Suprynowicz, Vin. The Ballad of Carl Drega. Reno: Mountain Media, 2002. ISBN 978-0-9670259-2-6.
I was about write “the author is the most prominent libertarian writing for the legacy media today”, but in fact, to my knowledge, he is the only genuine libertarian employed by a major metropolitan newspaper (the Las Vegas Review-Journal), where he writes editorials and columns, the latter syndicated to a number of other newspapers. This book, like his earlier Send In The Waco Killers, is a collection of these writings, plus letters from readers and replies, along with other commentary. This volume covers the period from 1994 through the end of 2001, and contains his columns reacting to the terrorist attacks of September 11th, 2001, which set him at odds with a number of other prominent libertarians.

☆ ☆ ☆ ☆

Requirement A — Repeat the part of the book review that opens with the words containing "I was about" and closes with "other prominent libertarians.".
Requirement B — List every distinct year mentioned in the book review.
Requirement C — Please write the next part of the book review, picking up after its last sentence.
The lines that come next are separate material, unrelated to the book review.

☆ ☆ ☆ ☆

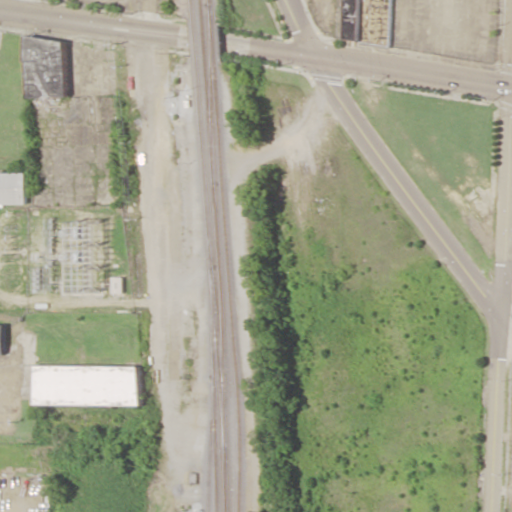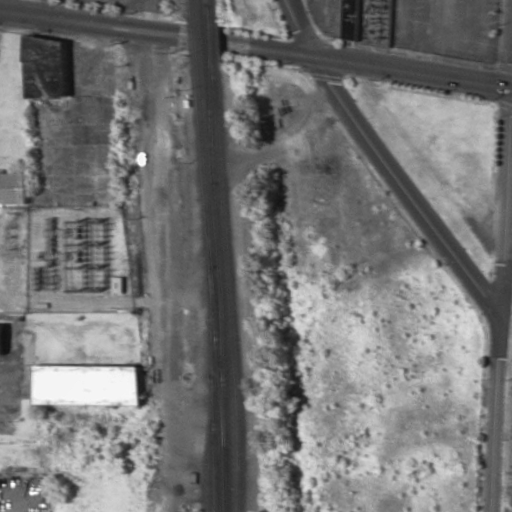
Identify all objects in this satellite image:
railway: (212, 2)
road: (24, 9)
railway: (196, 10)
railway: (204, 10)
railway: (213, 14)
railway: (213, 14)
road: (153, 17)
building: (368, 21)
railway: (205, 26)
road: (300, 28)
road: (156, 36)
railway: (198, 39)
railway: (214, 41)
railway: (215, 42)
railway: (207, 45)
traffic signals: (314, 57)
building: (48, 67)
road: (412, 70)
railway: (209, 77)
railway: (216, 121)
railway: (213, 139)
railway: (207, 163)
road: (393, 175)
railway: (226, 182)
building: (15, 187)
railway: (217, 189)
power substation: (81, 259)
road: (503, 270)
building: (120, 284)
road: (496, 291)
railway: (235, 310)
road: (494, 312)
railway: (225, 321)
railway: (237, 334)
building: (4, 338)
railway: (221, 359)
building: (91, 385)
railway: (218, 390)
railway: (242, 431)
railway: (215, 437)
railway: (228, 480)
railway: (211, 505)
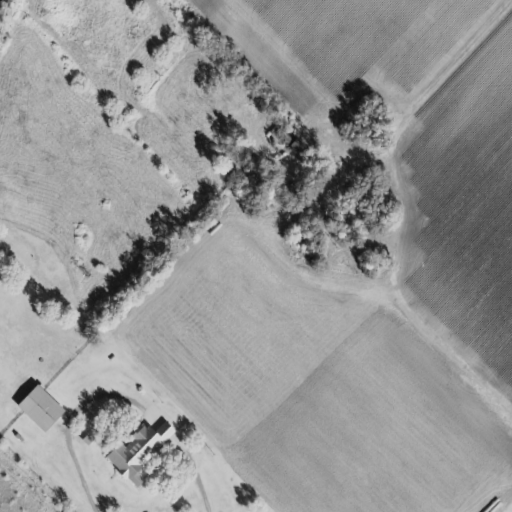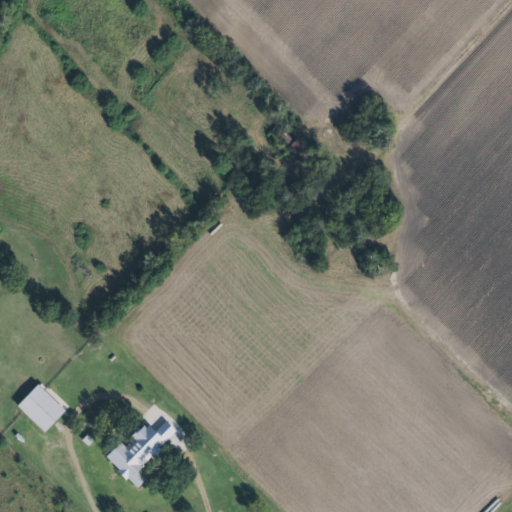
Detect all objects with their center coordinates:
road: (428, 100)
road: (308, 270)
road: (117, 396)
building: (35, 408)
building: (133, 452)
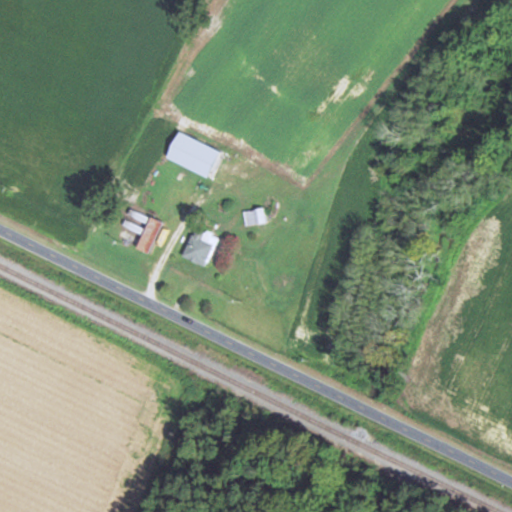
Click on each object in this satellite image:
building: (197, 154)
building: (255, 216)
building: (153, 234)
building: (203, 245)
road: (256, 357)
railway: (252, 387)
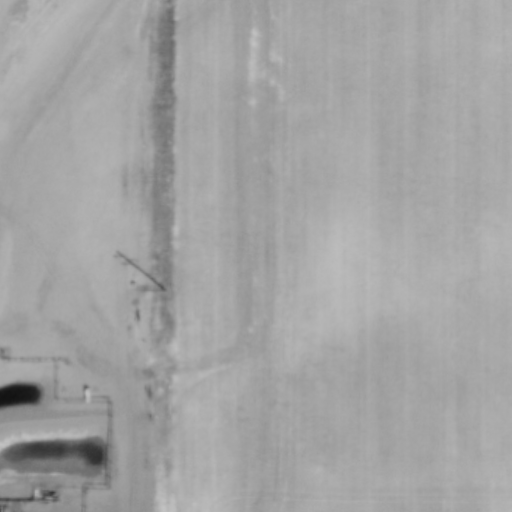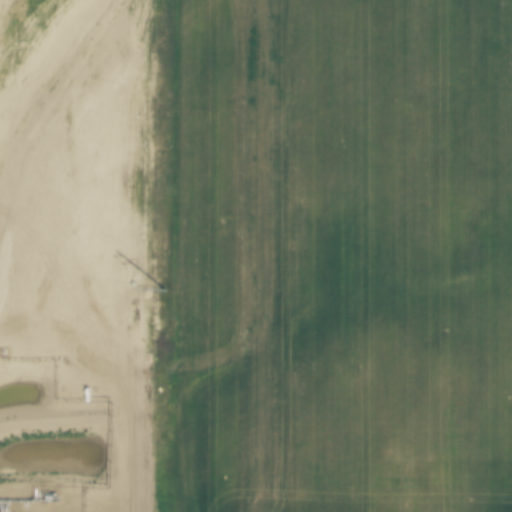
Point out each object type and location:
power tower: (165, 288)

☆ ☆ ☆ ☆

Response box A —
I was about write “the author is the most prominent libertarian writing for the legacy media today”, but in fact, to my knowledge, he is the only genuine libertarian employed by a major metropolitan newspaper (the Las Vegas Review-Journal), where he writes editorials and columns, the latter syndicated to a number of other newspapers. This book, like his earlier Send In The Waco Killers, is a collection of these writings, plus letters from readers and replies, along with other commentary. This volume covers the period from 1994 through the end of 2001, and contains his columns reacting to the terrorist attacks of September 11th, 2001, which set him at odds with a number of other prominent libertarians.

Response box B — 2002, 1994, 2001

Response box C —
Suprynowicz is not one of those go-along, get-along people L. Neil Smith describes as “nerf libertarians”. He is a hard-edged lover of individual liberty, and defends it fiercely in all of its aspects here. As much of the content of the book was written as columns to be published weekly, collected by topic rather than chronologically, it may occasionally seem repetitive if you read the whole book cover to cover. It is best enjoyed a little at a time, which is why it did not appear here until years after I started to read it. If you're a champion of liberty who is prone to hypertension, you may want to increase your blood pressure medication before reading some of the stories recounted here. The author's prognosis for individual freedom in the U.S. seems to verge upon despair; in this I concur, which is why I no longer live there, but still it's depressing for people everywhere. Chapter 9 (pp. 441–476) is a collection of the “Greatest Hits from the Mailbag”, a collection of real mail (and hilarious replies) akin to Fourmilab's own Titanium Cranium Awards.

This book is now out of print, and used copies currently sell at almost twice the original cover price.